------ Records for the task

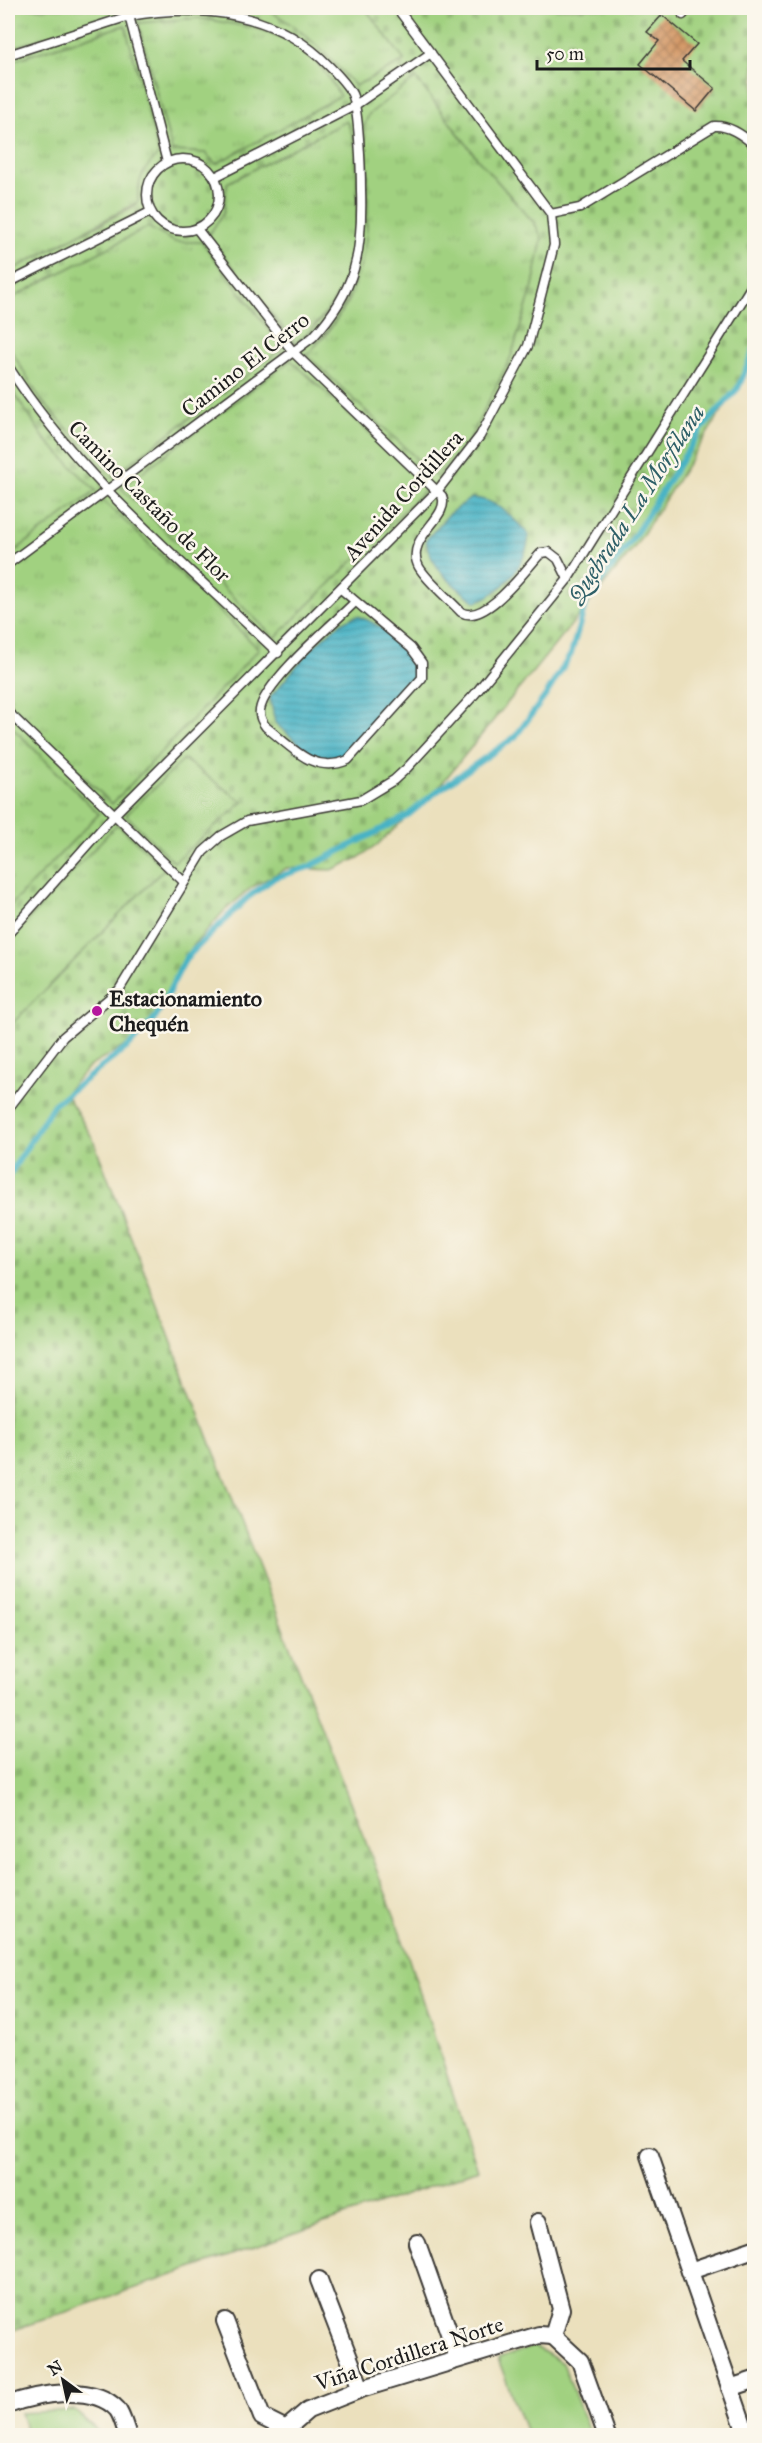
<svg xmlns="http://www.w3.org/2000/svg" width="762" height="2443" font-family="'IM FELL Great Primer',serif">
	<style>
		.grass { fill: url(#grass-tufts); stroke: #5e764e; stroke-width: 1.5 }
		.cemetery { fill: url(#cemetery-stones); stroke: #5e764e; stroke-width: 1.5; fill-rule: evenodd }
		.park { fill: #a1d180; stroke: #5e764e; stroke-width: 1.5 }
		.water { fill: url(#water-rules); stroke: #326770; stroke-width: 1.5 }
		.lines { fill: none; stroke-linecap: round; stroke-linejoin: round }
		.stream { stroke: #47b2c5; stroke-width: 6 }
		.building { fill: url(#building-cross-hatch) }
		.lane-casing { stroke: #3b3934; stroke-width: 11 }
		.street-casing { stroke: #3b3934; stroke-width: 20 }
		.lane { stroke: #fff; stroke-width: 8 }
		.street { stroke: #fff; stroke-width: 16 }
		.poi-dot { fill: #b5179e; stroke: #fbf7ec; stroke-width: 2 }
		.labels { text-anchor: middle; stroke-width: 5; stroke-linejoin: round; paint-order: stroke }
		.street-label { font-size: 22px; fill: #1c1c1c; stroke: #fbf7ec }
		.poi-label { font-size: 22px; font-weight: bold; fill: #1c1c1c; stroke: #fbf7ec; text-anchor: start }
		.water-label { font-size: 24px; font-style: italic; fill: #2f6068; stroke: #fbf7ec }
	</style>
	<defs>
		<pattern id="grass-tufts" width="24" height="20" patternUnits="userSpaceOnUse" patternTransform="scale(1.5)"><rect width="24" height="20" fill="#a1d180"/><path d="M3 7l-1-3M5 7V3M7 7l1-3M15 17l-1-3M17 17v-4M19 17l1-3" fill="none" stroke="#8ab36e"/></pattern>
		<pattern id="cemetery-stones" width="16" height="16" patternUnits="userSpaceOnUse" patternTransform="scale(1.5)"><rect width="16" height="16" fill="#a1d180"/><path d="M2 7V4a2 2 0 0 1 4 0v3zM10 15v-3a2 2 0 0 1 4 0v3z" fill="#8ab36e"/></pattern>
		<pattern id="water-rules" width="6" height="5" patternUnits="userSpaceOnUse" patternTransform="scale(1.5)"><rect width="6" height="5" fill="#47b2c5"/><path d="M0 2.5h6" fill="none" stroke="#3a909f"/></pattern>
		<pattern id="building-cross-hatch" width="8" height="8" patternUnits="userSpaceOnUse" patternTransform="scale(1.5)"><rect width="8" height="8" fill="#d39765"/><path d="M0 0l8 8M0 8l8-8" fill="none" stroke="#aa7a52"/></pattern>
	</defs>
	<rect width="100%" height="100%" fill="#fbf7ec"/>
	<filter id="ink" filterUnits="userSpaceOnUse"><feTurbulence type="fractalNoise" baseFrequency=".0167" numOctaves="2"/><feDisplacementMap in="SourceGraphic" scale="12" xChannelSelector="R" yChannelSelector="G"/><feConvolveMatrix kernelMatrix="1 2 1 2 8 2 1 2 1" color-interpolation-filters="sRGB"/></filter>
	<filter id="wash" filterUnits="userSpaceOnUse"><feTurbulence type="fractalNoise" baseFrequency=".008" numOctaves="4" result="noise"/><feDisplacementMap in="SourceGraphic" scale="24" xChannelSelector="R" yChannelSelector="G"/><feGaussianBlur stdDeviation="1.35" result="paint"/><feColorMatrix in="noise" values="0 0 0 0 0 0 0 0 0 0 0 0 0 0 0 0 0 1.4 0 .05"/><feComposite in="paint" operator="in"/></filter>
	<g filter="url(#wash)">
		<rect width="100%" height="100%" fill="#ebe0bd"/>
		<g class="grass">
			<polygon points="8,8 127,8 128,11 8,49"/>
			<path d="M 252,8 L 365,8 L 405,61 L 355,86 C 325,53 296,18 252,8 Z"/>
			<path d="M 199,18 C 238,25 286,27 314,58 C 324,69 332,84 341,96 L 216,164 L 205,153 L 172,151 L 138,22 Z"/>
			<path d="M 126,25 L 159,155 C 142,170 138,179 138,202 L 8,272 L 8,62 Z"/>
			<polygon points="415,77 478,159 535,224 542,238 533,286 511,357 468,442 436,477 306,355 326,335 349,301 368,176 364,126 369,114"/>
			<path d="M 346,121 C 357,137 356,161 357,179 C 360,255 353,292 296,344 L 208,236 L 224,212 L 227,183 Z"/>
			<polygon points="148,227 175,242 202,242 283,348 111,477 40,399 8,345 8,300"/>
			<polygon points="291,360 428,487 275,638 120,488"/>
			<polygon points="8,384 44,438 96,491 8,556"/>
			<polygon points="102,499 259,649 112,804 8,702 8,570"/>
			<polygon points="8,723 99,814 8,908"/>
			<polygon points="183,759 243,802 174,863 126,815"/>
			<polygon points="117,824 165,868 8,1028 8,941"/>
		</g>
		<path class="cemetery" d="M 127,8 C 157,8 251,2 273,13 C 306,31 330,59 355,86 L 405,61 L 365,8 L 754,8 L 754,347 L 739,384 L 634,548 L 438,788 L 376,846 L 358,858 L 332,870 L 287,868 L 252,887 L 224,911 L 194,945 L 179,967 L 160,1013 L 148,1028 L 134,1041 L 90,1066 L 69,1088 L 67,1096 L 92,1137 L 396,1920 L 478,2170 L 8,2332 L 8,1028 L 165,868 L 117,824 L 8,941 L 8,908 L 99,814 L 8,723 L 8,702 L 112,804 L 259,649 L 102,499 L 8,570 L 8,556 L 96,491 L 44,438 L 8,384 L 8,345 L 40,399 L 112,477 L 283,348 L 202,242 L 175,242 L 148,227 L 8,300 L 8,272 L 133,207 L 138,202 C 138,179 142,170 159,154 L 125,25 L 8,62 L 8,49 L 128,12 ZM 199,18 C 266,30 305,31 340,96 L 216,164 L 205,153 L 172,151 L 138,23 ZM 416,78 L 478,159 L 535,224 L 542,238 L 533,286 L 511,357 L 468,442 L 436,477 L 307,355 C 377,281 371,222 364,126 L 369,114 ZM 346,121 C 356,134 356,158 357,175 C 359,243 354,300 295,344 L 208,236 L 224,212 L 227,183 ZM 291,360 L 428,487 L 275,638 L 121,488 ZM 184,759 L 243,802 L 174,862 L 126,815 Z"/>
		<g class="park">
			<polygon points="534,2346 563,2363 590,2435 527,2435 498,2359"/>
			<polygon points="74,2410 102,2435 27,2435 20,2413"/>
		</g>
		<g class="water">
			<path d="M 471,498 C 498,499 511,516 529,535 C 527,564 503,592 476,602 C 455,587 430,568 426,540 L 450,513 Z"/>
			<path d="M 358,616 C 388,628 411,646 414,680 L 348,752 L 332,763 L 317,759 L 275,723 L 270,697 C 291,675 328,622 358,616 Z"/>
		</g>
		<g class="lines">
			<polyline class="stream" points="8,1177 54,1104 129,1046 156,1017 186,958 247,898 274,878 309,867 407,816 436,792 515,737 546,695 571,654 586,602 631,541 700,431 738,388 754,350"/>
		</g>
		<g id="blocks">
			<polygon class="building" points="662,15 697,44 682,61 715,88 696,111 640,64 659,41 647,32"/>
		</g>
	</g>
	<g filter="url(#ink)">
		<use href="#blocks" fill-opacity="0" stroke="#3b3934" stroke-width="1.5"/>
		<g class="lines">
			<defs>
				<g id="lane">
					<polyline points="127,8 167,162"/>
					<polyline points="683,15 689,8"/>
					<path d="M 8,55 L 129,16 C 201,3 277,12 329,66 C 337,74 347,84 352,94 C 359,109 361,171 361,190 C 363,251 356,291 313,337 L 8,564"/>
					<circle cx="183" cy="195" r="36"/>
					<polyline points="215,177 354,106 431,53"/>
					<path d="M 551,214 L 580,208 L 714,126 C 729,125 743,135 754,145"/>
					<path d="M 197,229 L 294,353 L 442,496 C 451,518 403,538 419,567 C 427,581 450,600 461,612 C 485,626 526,569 541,553 L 549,552 L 558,559 L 568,579"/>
					<polyline points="8,283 150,212"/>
					<path d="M 8,366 C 78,477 184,563 278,653"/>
					<path d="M 341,589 L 411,648 L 422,663 L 422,678 L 348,760 C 313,775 292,747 266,727 C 262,722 259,717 260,710 C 264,682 332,625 354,603"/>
					<polyline points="8,712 184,882"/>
					<polyline points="8,934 114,815 438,490 480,436 528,346 554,245 551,214 397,8"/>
					<polyline points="8,1109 63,1037 119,990 203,852 221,836 247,821 361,800 394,780 407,768 475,694 568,579 754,282"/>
				</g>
				<g id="street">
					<polyline points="650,2156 747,2436"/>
					<polyline points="538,2222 561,2309 553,2336"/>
					<polyline points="417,2243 458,2358"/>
					<polyline points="690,2271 754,2249"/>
					<polyline points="319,2280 361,2389"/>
					<polyline points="225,2321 262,2417 286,2429"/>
					<polyline points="553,2336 580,2361 607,2436"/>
					<polyline points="730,2388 754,2380"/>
					<path d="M 8,2405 C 36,2394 93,2383 117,2409 C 122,2415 125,2428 128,2436"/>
					<polyline points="286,2429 308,2410 361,2389 539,2335 553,2336"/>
				</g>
			</defs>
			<use href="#lane" class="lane-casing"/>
			<use href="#street" class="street-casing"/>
			<use href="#lane" class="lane"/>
			<use href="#street" class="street"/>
		</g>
	</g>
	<circle class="poi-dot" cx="97" cy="1011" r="6"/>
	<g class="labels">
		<g class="street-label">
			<text transform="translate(245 364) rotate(-38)" y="8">Camino El Cerro</text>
			<text transform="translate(403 495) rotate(-48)" y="8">Avenida Cordillera</text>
			<text transform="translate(150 501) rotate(45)" y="8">Camino Castaño de Flor</text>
			<text transform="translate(409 2353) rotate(-18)" y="8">Viña Cordillera Norte</text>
		</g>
		<g class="poi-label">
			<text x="109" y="1006">Estacionamiento<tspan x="109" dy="25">Chequén</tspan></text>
		</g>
		<g class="water-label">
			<text transform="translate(636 504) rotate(-57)" y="8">Quebrada La Morfilana</text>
		</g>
	</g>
	<rect width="762" height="2443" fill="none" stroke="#fbf7ec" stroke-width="30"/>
	<g transform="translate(63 2380) rotate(327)" stroke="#fbf7ec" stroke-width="4.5" paint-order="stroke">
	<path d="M0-4.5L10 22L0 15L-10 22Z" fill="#1c1c1c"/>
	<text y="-9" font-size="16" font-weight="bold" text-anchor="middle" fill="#1c1c1c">N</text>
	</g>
	<path d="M537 60v9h153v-9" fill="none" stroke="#1c1c1c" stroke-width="3"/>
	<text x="546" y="60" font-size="18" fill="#1c1c1c" stroke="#fbf7ec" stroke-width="4.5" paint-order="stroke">50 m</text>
</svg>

------------

Work item:
Working from the material above, restate word for word the lines between the line with "url(#grass-tufts); stroke: #5e764e;" and the line with "url(#water-rules); stroke: #326770;", both included, and only those.

Reply to the exercise:
		.grass { fill: url(#grass-tufts); stroke: #5e764e; stroke-width: 1.5 }
		.cemetery { fill: url(#cemetery-stones); stroke: #5e764e; stroke-width: 1.5; fill-rule: evenodd }
		.park { fill: #a1d180; stroke: #5e764e; stroke-width: 1.5 }
		.water { fill: url(#water-rules); stroke: #326770; stroke-width: 1.5 }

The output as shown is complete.